Gerard Baker makes the case that Obama’s modest polling lead reveals the inherent conservatism of American political instincts:

Or put it another way: it has taken a mismanaged foreign policy that almost lost a war, a botched emergency response that almost lost a city, a Republican Party that almost lost its soul and an economic crisis that almost lost the country’s financial system to break the Republican stranglehold on the White House.

Let’s leave aside questions about the inevitability of an Obama victory. Are Baker’s accusations on the money?

As Baker notes, the U.S. didn’t lose that war. And it’s well-documented that John McCain is a big part of the reason why. McCain’s championing a winning strategy in a winning war hardly seems like a gift to Obama. Rather, it is the Iraq War itself that voters hate. But the decision to invade Iraq in 2003 enjoyed widespread bipartisan support, and if the Democrats had their way three years later, things would not have gone from bad to good, but straight to American defeat. The notion of Republicans as foreign policy blunderers stems from a few tragic, but since-corrected, mistakes that were distorted and amplified by a hostile media.

Similarly, neither the press nor the public seem to care that Hurricane Katrina was an act of nature that took out the decades-old infrastructure of a city built below sea-level. The botched response came exclusively from the municipal and state level. New Orleans mayor, Ray Nagin, let the sick and elderly float to their deaths inside their own homes, while scores of empty school buses stood in parking-lots unused. The New Orleans Police Department abandoned their posts. And Louisiana’s Democratic governor Kathleen Blanco first stalled in her decision and then turned down George W. Bush’s offer to federalize the National Guard until it was too late. If the President wanted to force the Governor to accept the offer sooner, he would have had to invoke the Insurrection Act — and we can easily imagine how that would have been received.

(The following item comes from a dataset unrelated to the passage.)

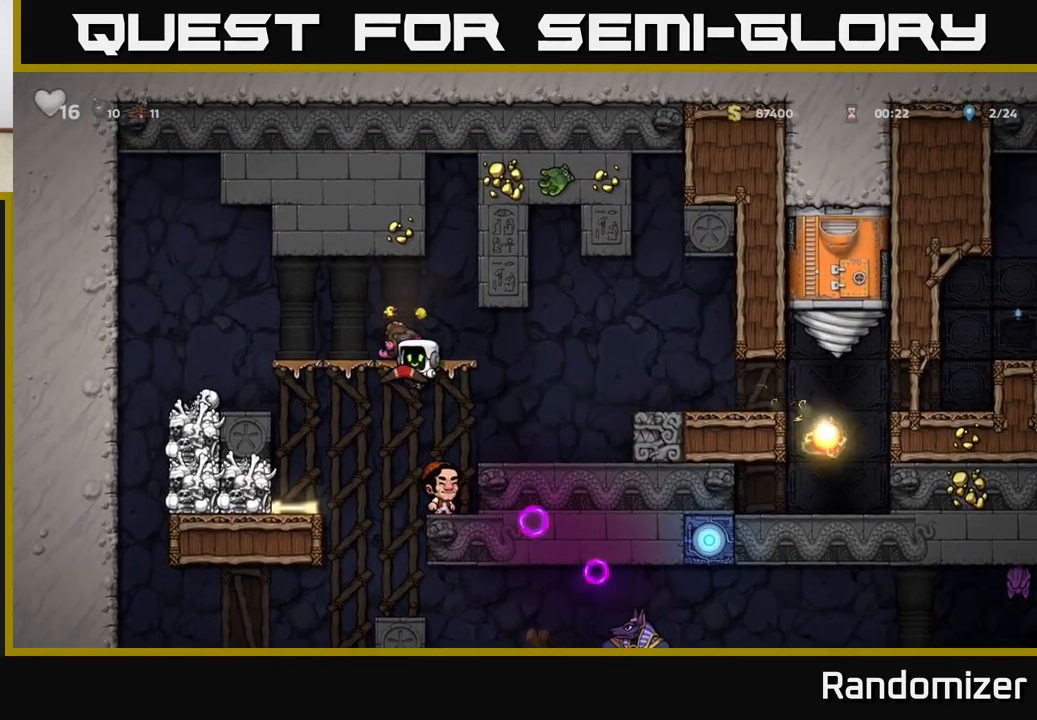
{"buttons": [], "left_stick": "center", "events": [[33, "A", "up"], [250, "left_stick", "center"]]}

Concerning the economic crisis, it’s a matter of public record that George W. Bush and John McCain had both called for strictly regulating Fannie Mae and Freddie Mac, and were rebuffed by Congressional Democrats. More importantly, the profligate lending at the heart of the crisis cuts to the misguided core of present day Democratic philosophy. Add to this the simple unscrupulousness of Democrats who received exorbitant campaign donations from Fannie and Freddie (or who were personally entangled with members of those bodies), and it’s hard to see how the crisis can be blamed on Republicans. But as with foreign policy and Hurricane Katrina, the media found the narrative most hostile to the present administration and that became the official record.

The fact that writers as insightful as Baker take the veracity of such Republican foibles for granted says more about the country’s political constitution than do dubious poll numbers. (Baker is British, but he’s a close enough observer of U.S. politics to count as American in this context.) With a media that can’t let any bad news pass without pinning it on George W. Bush and a public that relishes the prospect of each supposed blunder, the question of our country’s political instincts seems obscured by the larger question of our country’s faith in an undeserving media elite.